Creo que le falta enormemente al clima intelectual argentino un vigor polémico interesante que no tiene. Antes existía éste vigor polémico, existía un espacio fuerte de debate intelectual, ahora me parece que no.

Entonces, ¿sobre qué bases se sustenta la posibilidad de hablar de un campo intelectual?

Tomando un poco las observaciones de Bourdieu sobre el campo,  diría que existe un campo intelectual en la medida que hay relaciones de fuerza en ese interior, pero que las peleas son más por el capital material que por el capital simbólico. Las peleas tienen más que ver con ese recurso escaso que con el entrecruzamiento de ideas y que por eso está sobreactuado en discusiones muy personalizadas, en agravios personales y en brulotes que uno escribe contra otro acusándolo o bien de reformista, o bien de revolucionario o montonero. En fin, ese tipo de argumentos ad hominen, son los que más circulan hoy en la discusión y eso le quita interés al debate.

¿Qué sueños perduran en un intelectual en la Argentina?

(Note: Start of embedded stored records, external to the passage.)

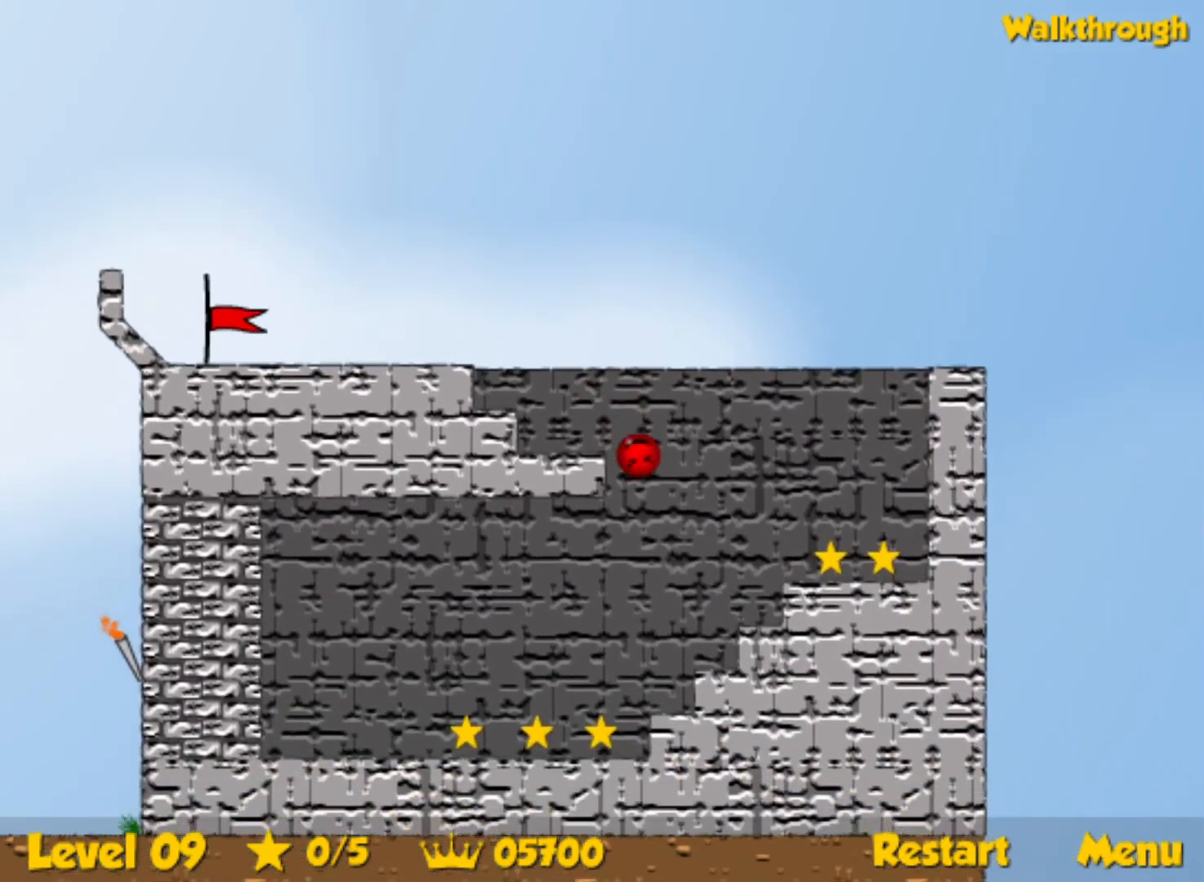
{"keys": ["left"], "events": []}
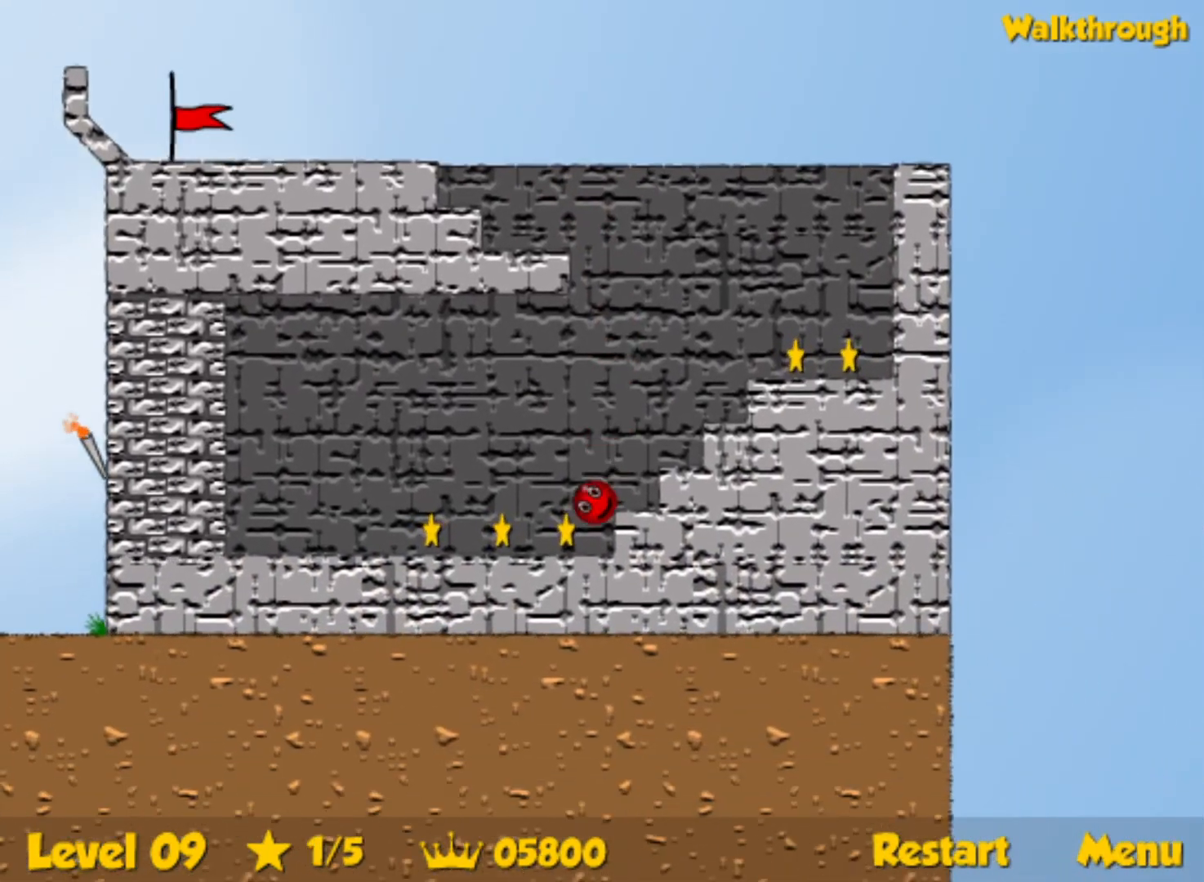
{"keys": ["down", "right"], "events": [[334, "left", "up"], [334, "right", "down"], [384, "down", "down"]]}
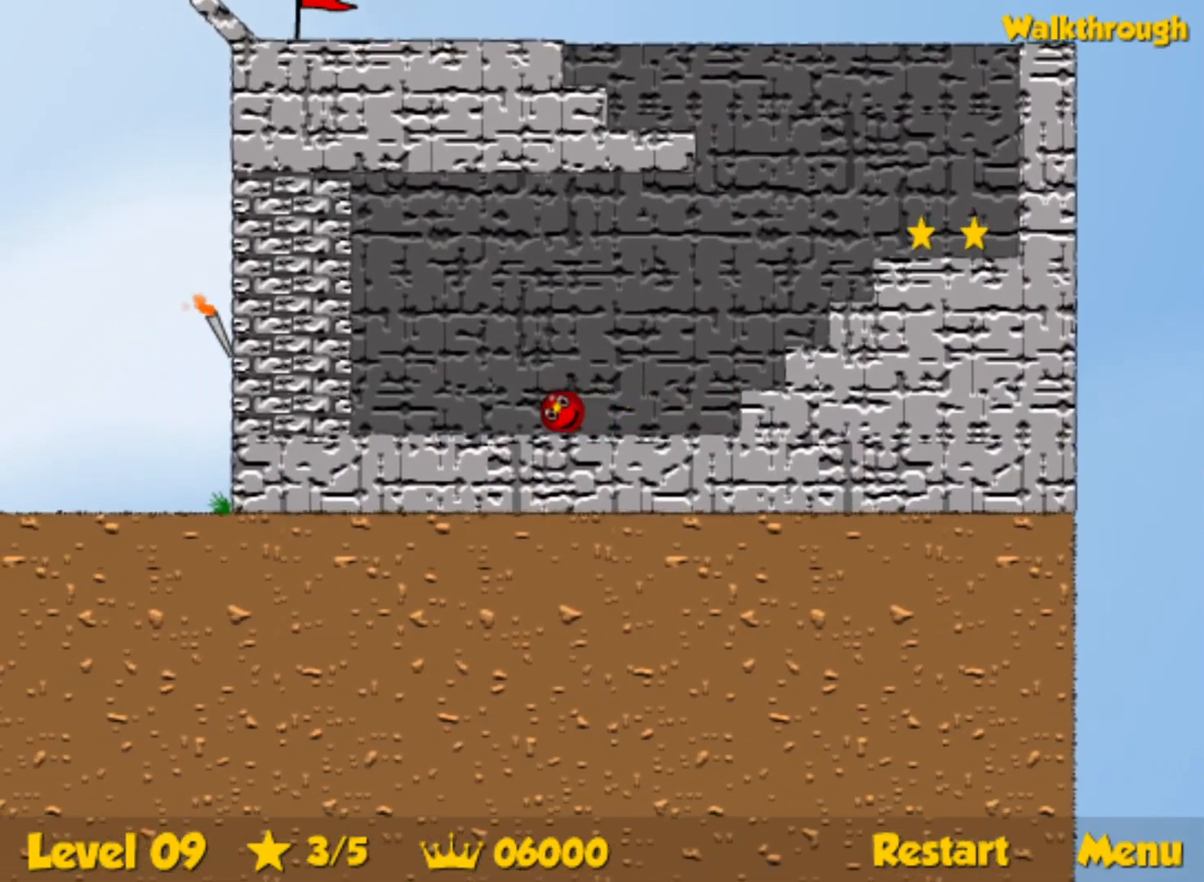
{"keys": ["right"], "events": [[50, "down", "up"]]}
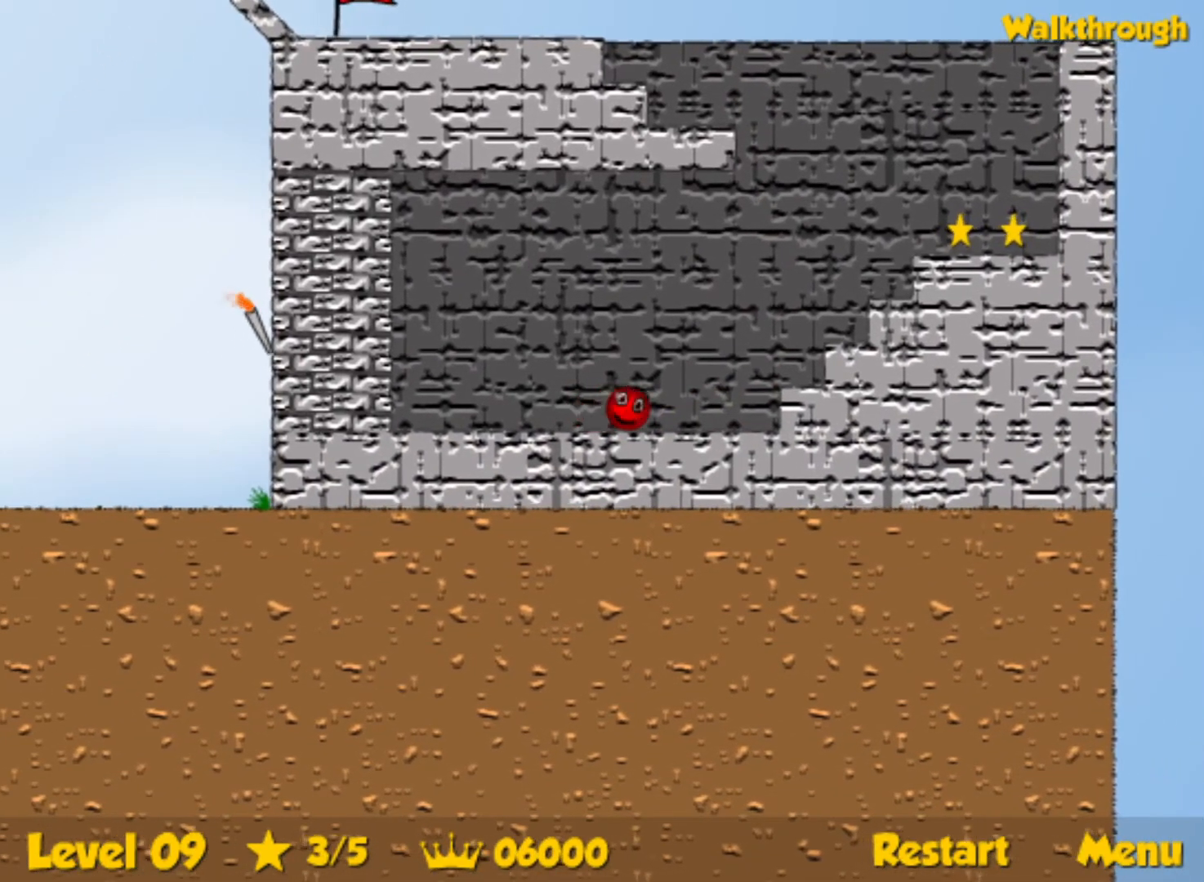
{"keys": ["right", "up"], "events": [[117, "up", "down"]]}
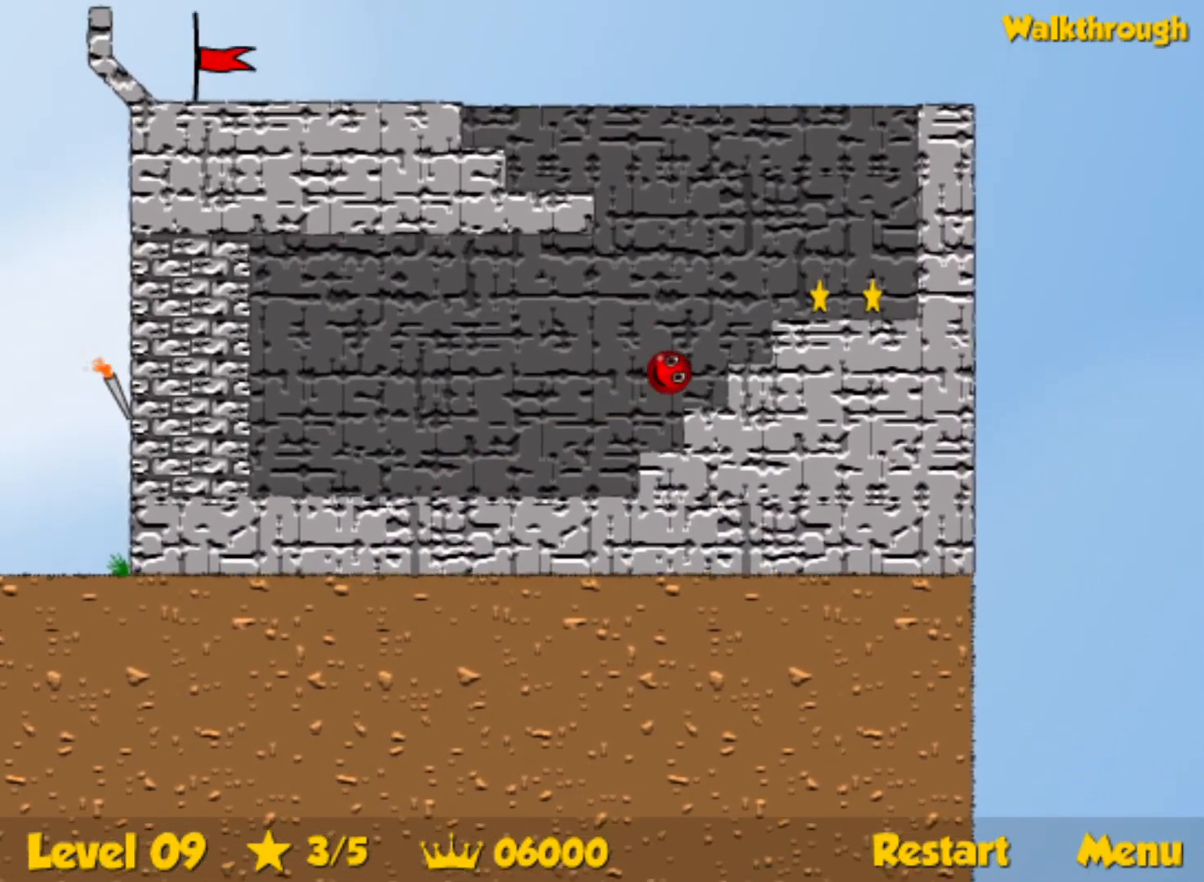
{"keys": ["right"], "events": [[134, "up", "up"]]}
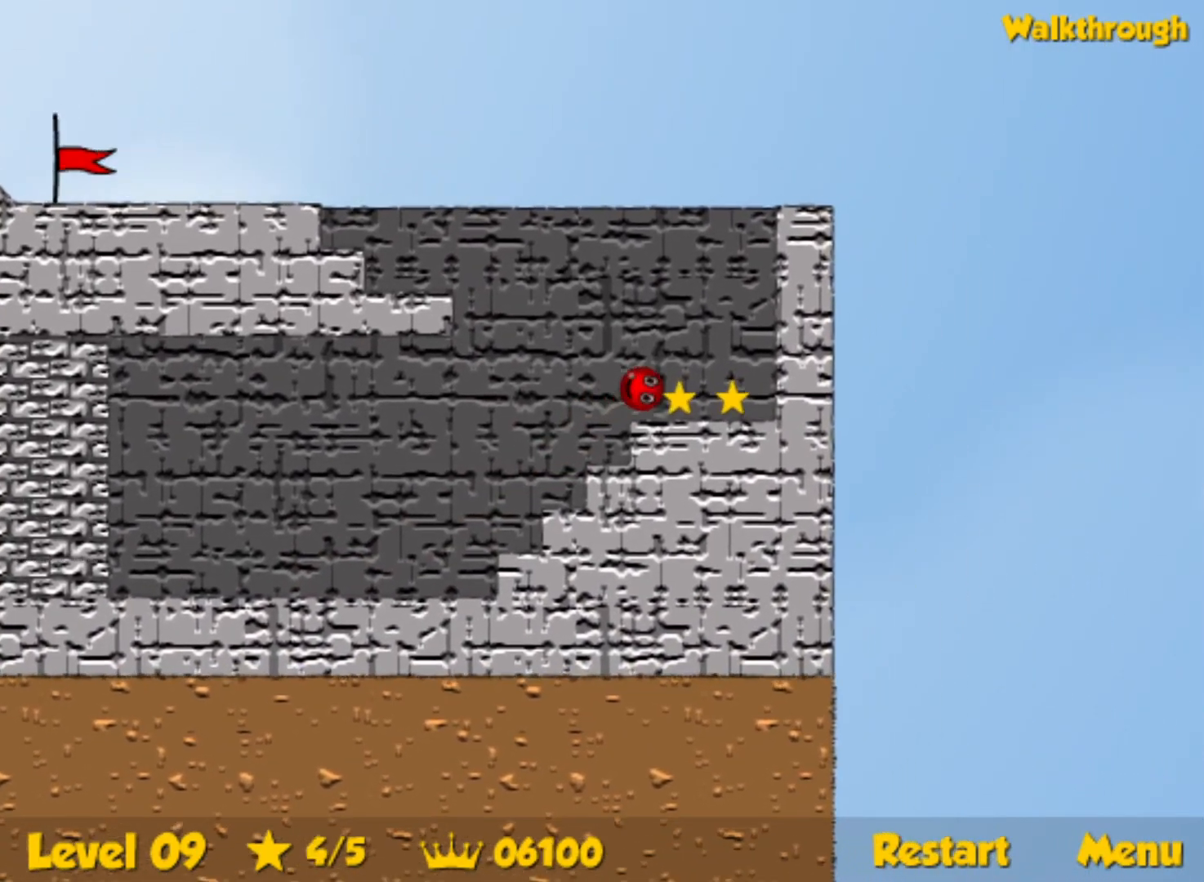
{"keys": ["left"], "events": [[217, "left", "down"], [217, "right", "up"], [267, "down", "down"], [367, "down", "up"]]}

Salvo en aquellos que han decidido cambiar su independencia de criterio por un plato de lentejas, es decir, que se han acomodado al sistema y de lo único  que tratan es de aprovechar los beneficios que éste puede darles a ellos personalmente, creo que los valores están vigentes. Creo que la idea de que es necesario luchar por una sociedad más justa, más libre, la mayoría la sigue teniendo.
Lo que está claro es que, salvo que se crea que se está a salvo del paso del tiempo, aún cuando los principios estén vigentes, es necesario acordar en que no así los instrumentos.
Entre otras cosas, en el mundo desde los 60 hasta ahora han sucedido una serie de cataclismos que obligan a que pensar de la misma manera se vuelva conservador. Se termina jugando un papel absolutamente conservador adornado con un discurso apocalíptico pero que en el fondo es conservador porque no influye ni cambia ni modifica un milímetro de  la realidad.

¿Podemos ser optimistas al pensar en el futuro tanto del país como del campo intelectual?

Yo creo que sí, se puede pensar en que las cosas van mejorando, pero alertas siempre en que hay necesidad de producir más cambios y reformas de las que están a la mano. Las cosas ahora están más complicadas y las instituciones y, especialmente, las instituciones intelectuales, si no se ponen a tiro de la complejización de las cosas y del rápido desenvolvimiento de las cosas, en muy poco tiempo quedarán obsoletas y fuera de juego.
Creo que hay una tarea hacia adentro del campo intelectual, de reforma, más allá de las reformas que hay que hacer en la misma sociedad.
Esos cambios son muy significativos y pongo a la Universidad en primer lugar en éste sentido.
La Universidad tiene que someterse a un proceso de autocrítica muy profundo sobre cómo se está trabajando, sobre cómo se está vinculando con el mundo real, cómo se están procesando los cambios que se presentan en la producción y distribución del conocimiento.
Esto implica desde reformas curriculares, reformas organizativas, formas de descentralización, en fin, una serie de temas sobre los que se va a tener que pensar, pero sobre todo actuar porque si no ,la institución universitaria, quedará fuera de foco y esto, por supuesto, influirá sobre el campo intelectual.